Le rôle dirigeant du PCC n’était ainsi évoqué que dans le préambule de la Constitution actuelle. M. Xi a souhaité lever toutes les ambiguïtés. L’article 1 définit désormais « le rôle dirigeant du parti comme le trait le plus essentiel du socialisme aux couleurs chinoises ».

« Insister sur le rôle dirigeant du PCC »

« Le nouvel article inscrit dans la Constitution est un choix historique qui reflète l’expérience du peuple chinois. Il y avait dans le préambule une déclaration similaire, mais elle avait été mise en question par certains qui sont soutenus et manipulés par des forces extérieures. Il était donc essentiel d’insister sur le rôle dirigeant du parti », confirme le Global Times, porte-parole du PCC, dans un éditorial du 25 février.

« C’est réaffirmer le rôle dirigeant du parti, sans le masquer derrière des artifices juridiques ou des institutions étatiques.
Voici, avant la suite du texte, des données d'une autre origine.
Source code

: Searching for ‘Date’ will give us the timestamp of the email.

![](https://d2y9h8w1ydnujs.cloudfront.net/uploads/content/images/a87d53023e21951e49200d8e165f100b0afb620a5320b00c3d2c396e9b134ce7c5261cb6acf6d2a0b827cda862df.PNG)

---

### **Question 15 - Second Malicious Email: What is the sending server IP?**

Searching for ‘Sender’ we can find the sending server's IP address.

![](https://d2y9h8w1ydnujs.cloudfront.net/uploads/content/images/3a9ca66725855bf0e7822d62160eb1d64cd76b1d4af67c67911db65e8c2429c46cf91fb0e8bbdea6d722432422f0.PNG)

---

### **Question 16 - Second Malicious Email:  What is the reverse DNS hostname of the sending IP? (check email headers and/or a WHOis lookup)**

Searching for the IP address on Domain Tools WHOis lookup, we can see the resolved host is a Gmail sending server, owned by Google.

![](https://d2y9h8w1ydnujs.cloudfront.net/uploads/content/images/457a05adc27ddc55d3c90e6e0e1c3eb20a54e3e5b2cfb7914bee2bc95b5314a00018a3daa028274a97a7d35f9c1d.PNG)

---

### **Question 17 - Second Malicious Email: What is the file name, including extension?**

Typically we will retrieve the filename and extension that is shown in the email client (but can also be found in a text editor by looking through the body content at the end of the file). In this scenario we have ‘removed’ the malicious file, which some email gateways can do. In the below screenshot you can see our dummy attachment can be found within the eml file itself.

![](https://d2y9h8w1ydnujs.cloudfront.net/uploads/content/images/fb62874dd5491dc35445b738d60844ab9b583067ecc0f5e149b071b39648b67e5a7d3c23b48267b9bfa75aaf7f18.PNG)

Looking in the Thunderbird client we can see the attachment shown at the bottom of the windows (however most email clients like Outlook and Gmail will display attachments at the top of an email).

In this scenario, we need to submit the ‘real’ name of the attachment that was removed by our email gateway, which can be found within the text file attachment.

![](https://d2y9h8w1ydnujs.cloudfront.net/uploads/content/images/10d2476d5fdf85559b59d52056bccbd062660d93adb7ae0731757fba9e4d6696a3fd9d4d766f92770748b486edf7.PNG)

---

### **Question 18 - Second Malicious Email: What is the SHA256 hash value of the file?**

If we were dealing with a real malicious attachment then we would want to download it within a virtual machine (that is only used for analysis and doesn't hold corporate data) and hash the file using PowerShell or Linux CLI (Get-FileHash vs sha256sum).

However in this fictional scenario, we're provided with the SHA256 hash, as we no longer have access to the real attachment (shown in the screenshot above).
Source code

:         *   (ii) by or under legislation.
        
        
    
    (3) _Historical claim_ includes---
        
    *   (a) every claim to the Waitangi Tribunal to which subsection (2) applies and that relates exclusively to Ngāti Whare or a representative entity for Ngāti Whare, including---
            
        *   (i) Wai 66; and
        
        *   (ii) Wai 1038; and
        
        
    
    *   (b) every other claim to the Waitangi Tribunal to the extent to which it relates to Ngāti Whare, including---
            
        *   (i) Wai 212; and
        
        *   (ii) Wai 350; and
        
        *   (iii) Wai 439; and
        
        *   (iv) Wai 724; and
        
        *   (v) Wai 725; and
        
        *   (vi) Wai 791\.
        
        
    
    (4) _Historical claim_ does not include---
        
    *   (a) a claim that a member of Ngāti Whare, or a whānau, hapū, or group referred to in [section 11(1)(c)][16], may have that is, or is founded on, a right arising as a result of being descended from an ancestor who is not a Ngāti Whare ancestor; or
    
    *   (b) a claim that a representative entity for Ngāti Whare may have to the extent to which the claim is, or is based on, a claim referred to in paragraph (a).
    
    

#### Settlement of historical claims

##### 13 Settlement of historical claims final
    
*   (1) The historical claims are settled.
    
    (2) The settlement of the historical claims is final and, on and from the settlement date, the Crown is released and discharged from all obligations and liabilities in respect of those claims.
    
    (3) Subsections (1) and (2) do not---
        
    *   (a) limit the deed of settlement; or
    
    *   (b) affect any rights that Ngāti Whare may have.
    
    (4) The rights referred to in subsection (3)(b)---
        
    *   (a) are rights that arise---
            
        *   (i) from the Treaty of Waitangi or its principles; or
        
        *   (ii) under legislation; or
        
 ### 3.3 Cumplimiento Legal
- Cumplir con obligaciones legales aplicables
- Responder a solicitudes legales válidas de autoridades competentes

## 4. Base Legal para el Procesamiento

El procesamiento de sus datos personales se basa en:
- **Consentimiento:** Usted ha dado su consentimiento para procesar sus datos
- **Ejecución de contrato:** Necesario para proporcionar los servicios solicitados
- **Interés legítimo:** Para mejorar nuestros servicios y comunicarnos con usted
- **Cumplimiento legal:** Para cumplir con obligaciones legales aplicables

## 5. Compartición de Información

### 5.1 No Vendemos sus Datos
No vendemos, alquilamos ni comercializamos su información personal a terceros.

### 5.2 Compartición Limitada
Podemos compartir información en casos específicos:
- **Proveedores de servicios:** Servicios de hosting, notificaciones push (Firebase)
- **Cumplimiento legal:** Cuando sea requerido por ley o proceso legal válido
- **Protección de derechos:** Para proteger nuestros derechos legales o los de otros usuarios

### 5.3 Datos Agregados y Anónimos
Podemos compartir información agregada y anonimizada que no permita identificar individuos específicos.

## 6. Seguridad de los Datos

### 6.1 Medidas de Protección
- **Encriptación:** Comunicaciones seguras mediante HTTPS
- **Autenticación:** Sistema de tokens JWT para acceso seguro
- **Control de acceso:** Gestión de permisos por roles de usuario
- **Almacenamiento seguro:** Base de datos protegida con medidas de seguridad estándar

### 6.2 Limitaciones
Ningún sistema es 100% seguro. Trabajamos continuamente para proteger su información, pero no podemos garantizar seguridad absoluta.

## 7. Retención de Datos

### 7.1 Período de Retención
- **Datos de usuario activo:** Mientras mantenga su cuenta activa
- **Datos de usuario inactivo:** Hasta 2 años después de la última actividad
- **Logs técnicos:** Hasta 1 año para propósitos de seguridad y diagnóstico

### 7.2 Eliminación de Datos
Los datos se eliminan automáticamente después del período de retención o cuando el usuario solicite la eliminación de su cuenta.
Celui-ci doit tout diriger, “aux quatre points cardinaux”, comme l’a annoncé Xi lors du XIXe Congrès », nous dit le sinologue Jean-Pierre Cabestan qui publiera en avril Demain la chine : démocratie ou dictature ? chez Gallimard dans la collection Le débat.

Le constitutionnalisme à l’occidentale était le premier des « sept dangers » contre lesquels le PCC avait appelé à une « lutte intense » au début du premier mandat de Xi Jinping, en 2013, au côté des « valeurs universelles », ou encore de la « société civile ». Le régime avait alors déployé une répression policière féroce contre ses partisans, tout en faisant défendre par ses porte-plume la supériorité indiscutable du « socialisme aux couleurs chinoises ». M. Xi semble aujourd’hui avoir gagné cette bataille.